After returning from the war, he was on crutches for two years and he was injected with morphine to relieve pain. So that he did not become a drug addict, his father persuaded Ernst to substitute morphine for alcohol. For the next 14 years, Ernst worked as a loader, bricklayer, and foundry worker. His first sculptures were created from scrap metal and foundry waste.
At the Novodevichy cemetery, there is his famous black-and-white monument - the gravestone of Khrushchev. He threw the fee for the monument of 3,000 roubles given by Khrushchev's son out the open window of the car with the words: "Let the Muscovites remember Nikita Sergeevich!"
In 1968, he won a competition to create an obelisk at the Aswan Dam. It was the Lotus Flower. Installed in 1971. Its height is 87 meters. In 1974 he erected a huge high relief (970 sq. M.) "The Birth of Reason" for the Institute of Electronics in Zelenograd. Due to the lack of money to complete the plan, he finished the third part of the high relief with his own money.
Of the 850 sculptures created in the Soviet period, only four were bought from him. Criminal cases were opened against him; he was accused of currency fraud and espionage.

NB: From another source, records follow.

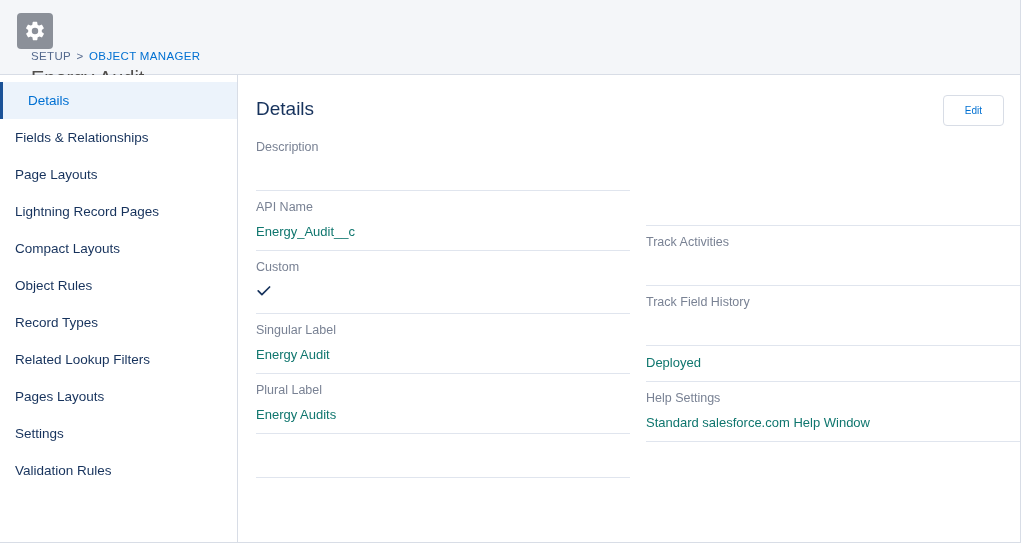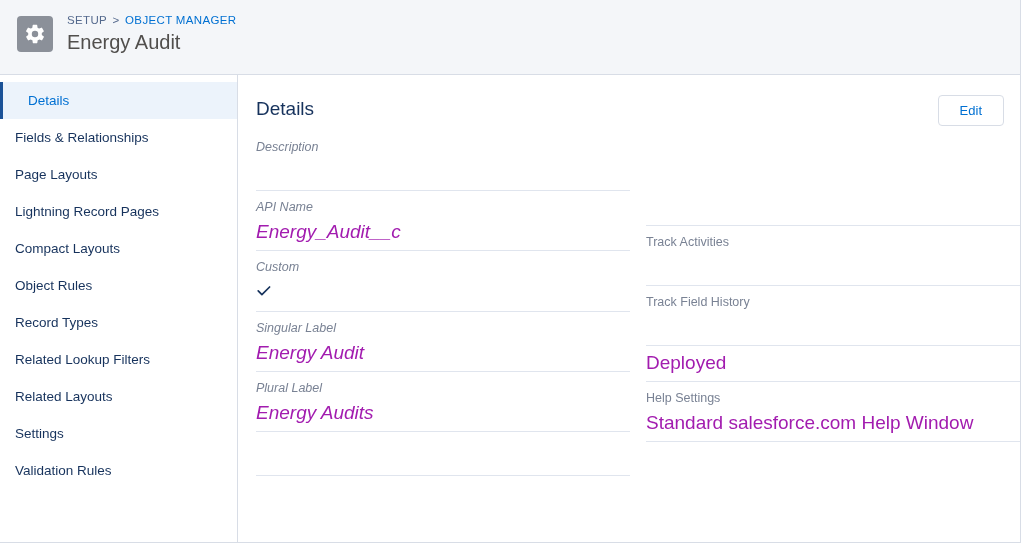--- a/index.html
+++ b/index.html
@@ -35,8 +35,8 @@
 
   .header-inner {
     display: flex;
-    align-items: center;
     padding: 13px 0 0 17px;
+    flex-direction: column;
   }
 
   .object-icon {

He, a front-line soldier, was repeatedly beaten by the KGB, his fingers, ribs, nose were broken, and pogroms were organized in his workshop. 67 times he applied to leave the USSR to work at the invitation of the famous architect Mioskar Niemeyer.
In 1976 he was able to leave for Switzerland, and in 1977 he moved to the United States with only $ 60. He said that if he had remained in the USSR, he would have died of boredom or drank himself to death.
In Magadan, during the creation of a 15-meter monument to the victims of Stalin's repressions "The Mask of Sorrow", he lost his nails on his hands from work in the cold. The Orpheus statuette awarded to the winners of the Teffi television competition is also the work of Ernst Neizvestny.
In recent years, after a serious operation, he could only move in a wheelchair and saw with one eye, but he continued to draw sketches according to which his assistant students cast sculptures.
His works were installed in Moscow, New York, San Francisco, Magadan, Yekaterinburg, Odessa, Elista, Kuzbass, Sweden, and Egypt. For Kalmykia, at the request of Kirsan Ilyumzhinov, Neizvestny created a monument "Exodus and Return", dedicated to the deportation of the Kalmyk people in 1943 and the victims of Stalin's repressions. The monument was opened on December 29, 1996.
As First President of the Republic of Kalmykia, Kirsan Ilyumzhinov, told, when the tragic date approached - 50 years from the day of the exile of the Kalmyk people - he, together with his friends, rented a train so that his fellow countrymen could travel along the route of exile. It was a train of memory, friendship and gratitude to the people of Siberia for helping Kalmyks to survive the long years of exile.
In the same year, Ilyumzhinov met with Ernst Neizvestny and told him about  the Memory Train and asked him to make a monument in honour of Kalmyks who died in exile and returned home. Then Neizvestny did not answer.
In the summer of 1994, Ernst Neizvestny arrived in Kalmykia. He worked with the archive, met with people - those who returned from Siberian exile and made sketches. By the way, in the monument, many can recognize the faces of their relatives, because the author also remembered the faces of living witnesses of that terrible tragedy. The master worked for a year and a half on the creation of the monument in his workshop in New York.